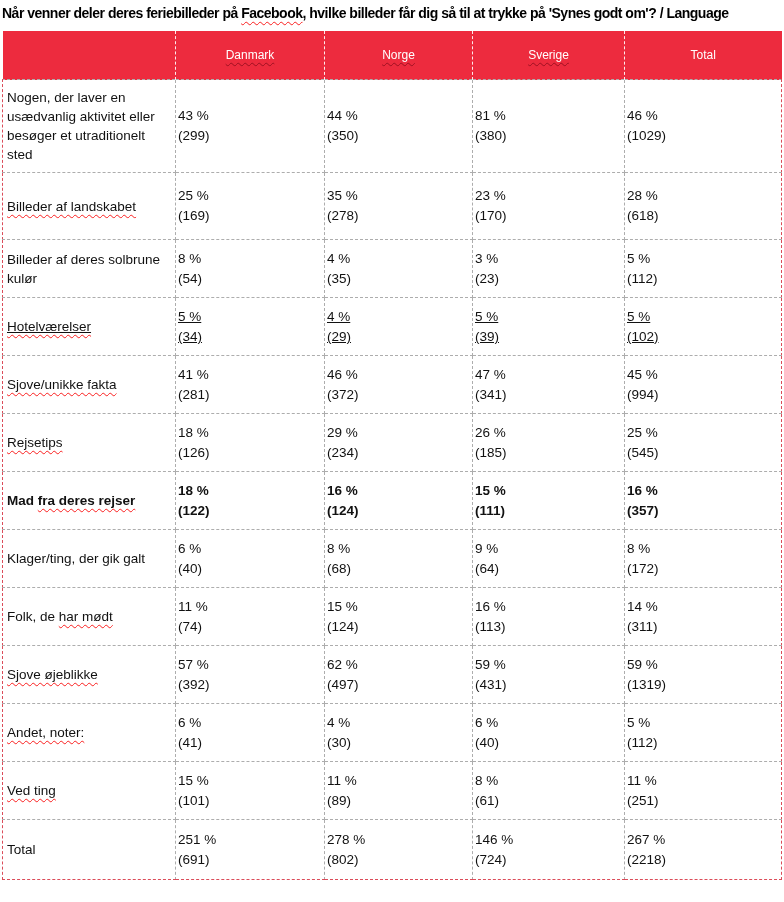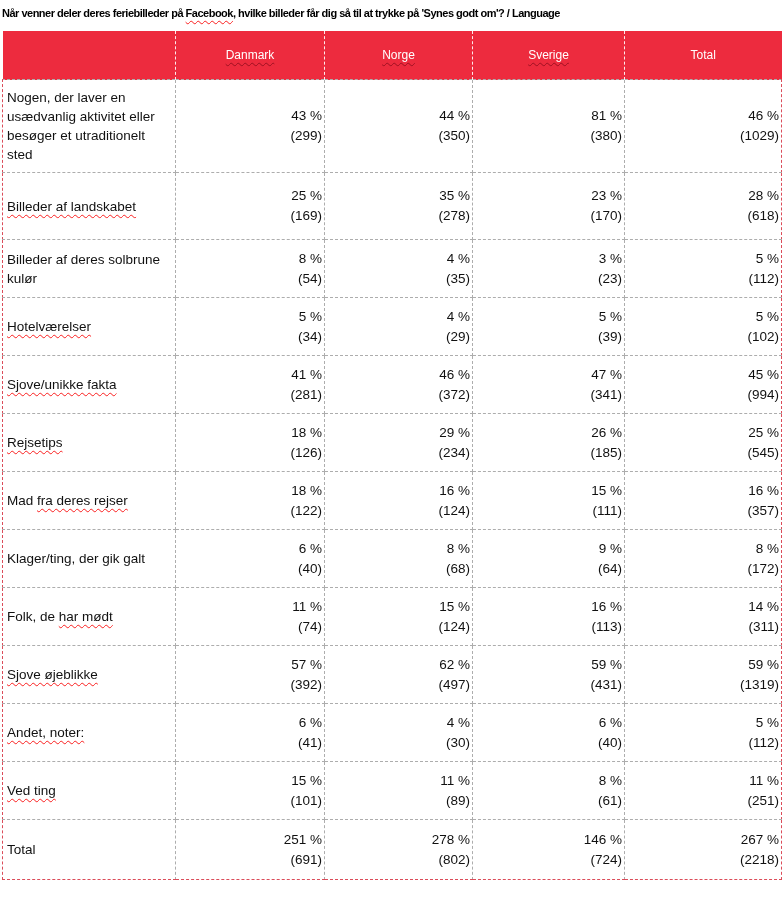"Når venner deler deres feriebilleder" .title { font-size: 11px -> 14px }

...

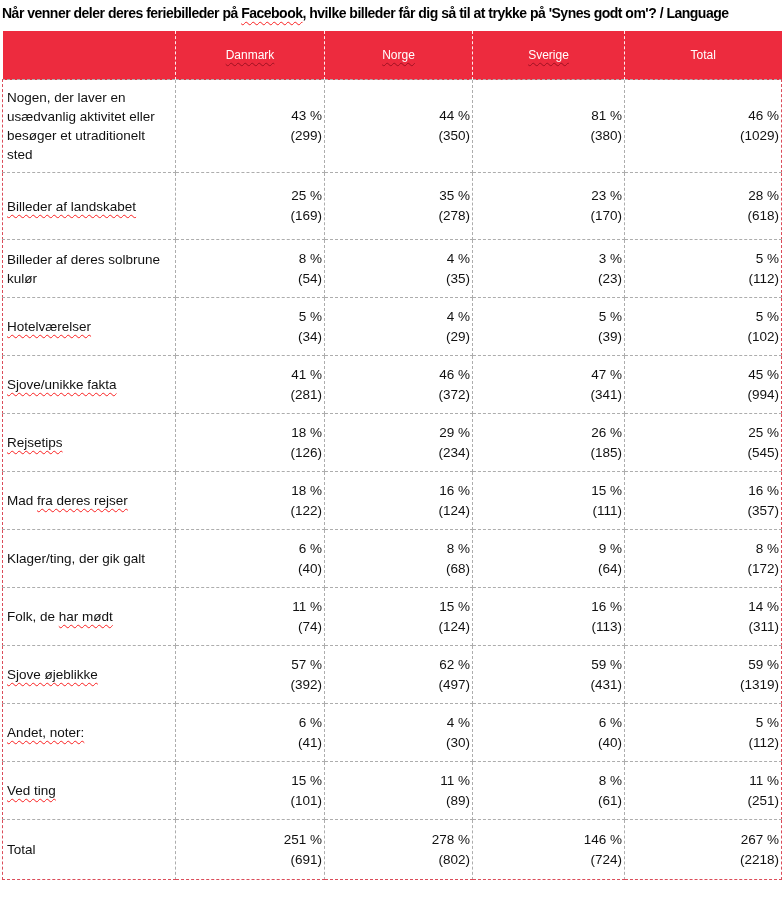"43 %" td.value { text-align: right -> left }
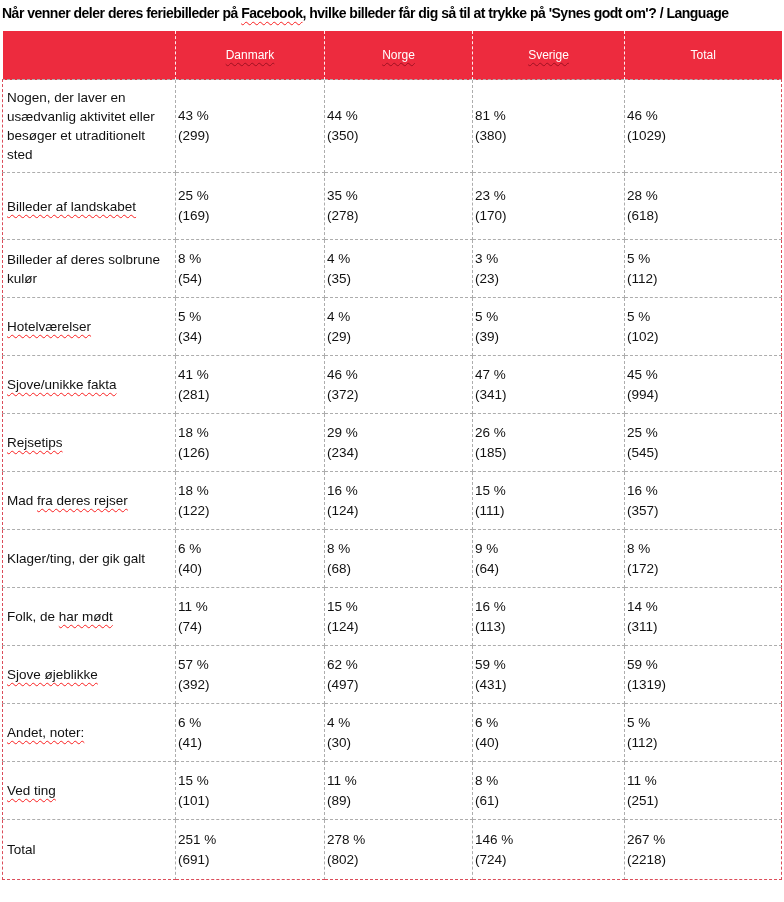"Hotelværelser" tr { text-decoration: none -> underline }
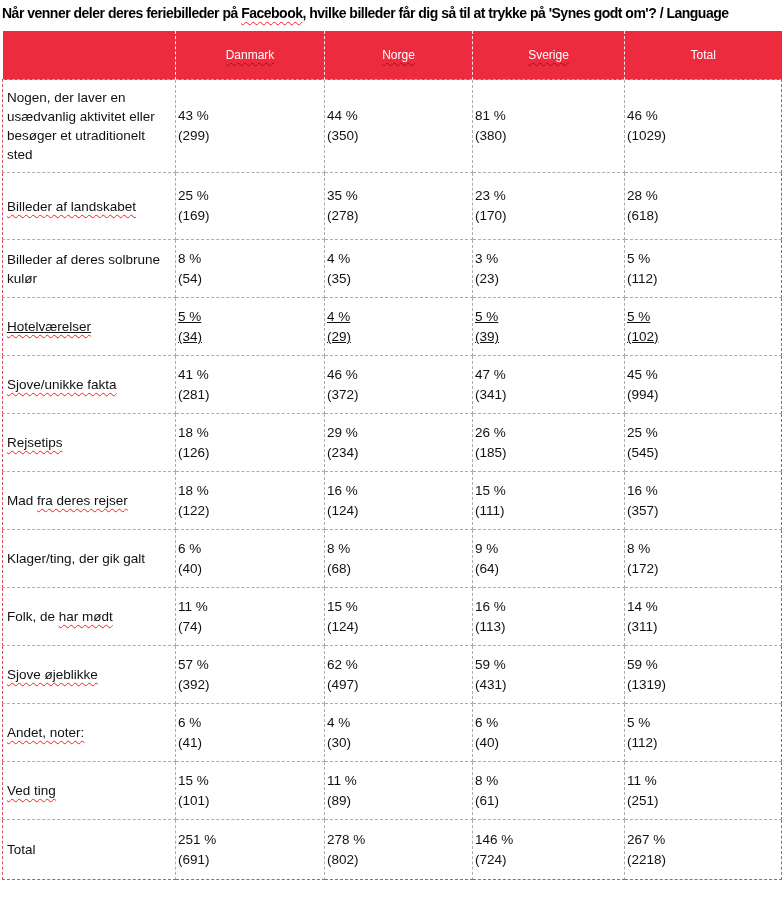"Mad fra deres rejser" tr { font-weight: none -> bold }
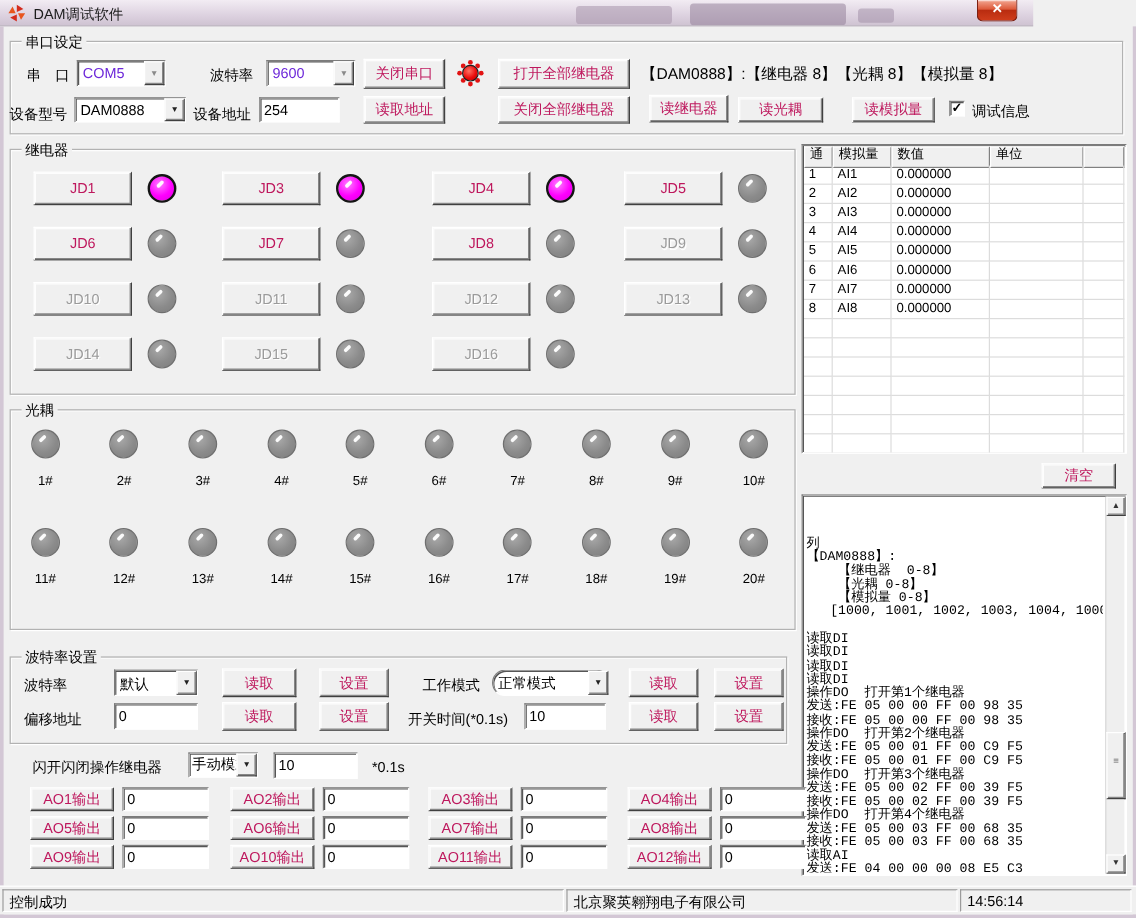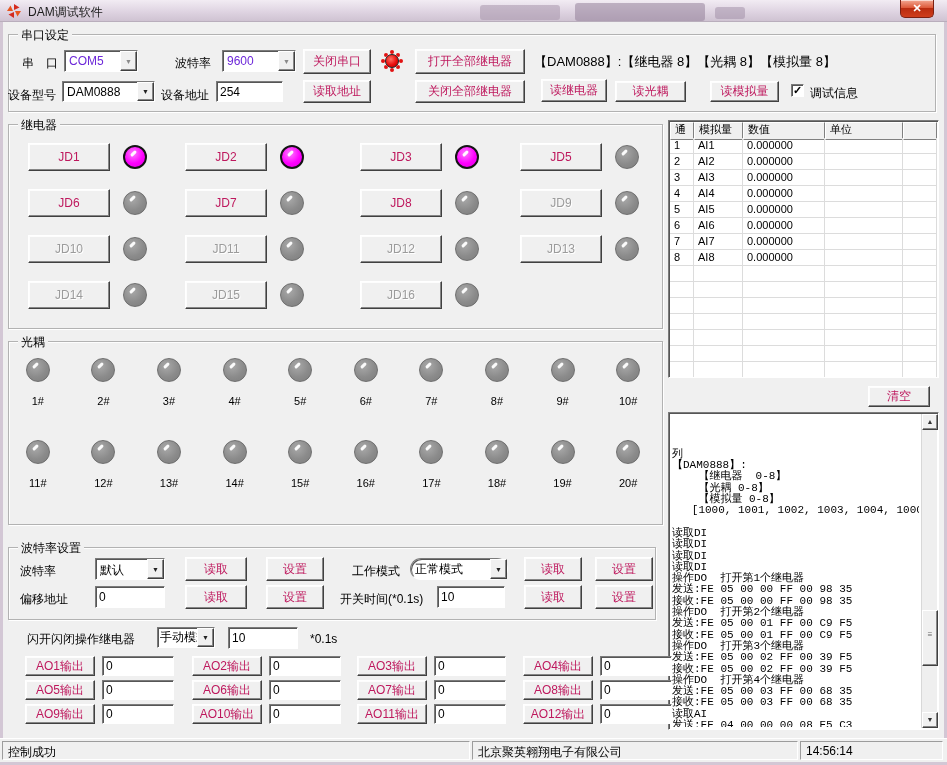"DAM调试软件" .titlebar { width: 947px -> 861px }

PROBLEM DESCRIPTION
A clean copy is needed of the lines above from the one with "text-decoration: none ->" up to and including the one with "width: 947px ->". Please set it down exactly, with no pictures.

SOLUTION TO THE EXERCISE
"Hotelværelser" tr { text-decoration: none -> underline }
"Mad fra deres rejser" tr { font-weight: none -> bold }
"DAM调试软件" .titlebar { width: 947px -> 861px }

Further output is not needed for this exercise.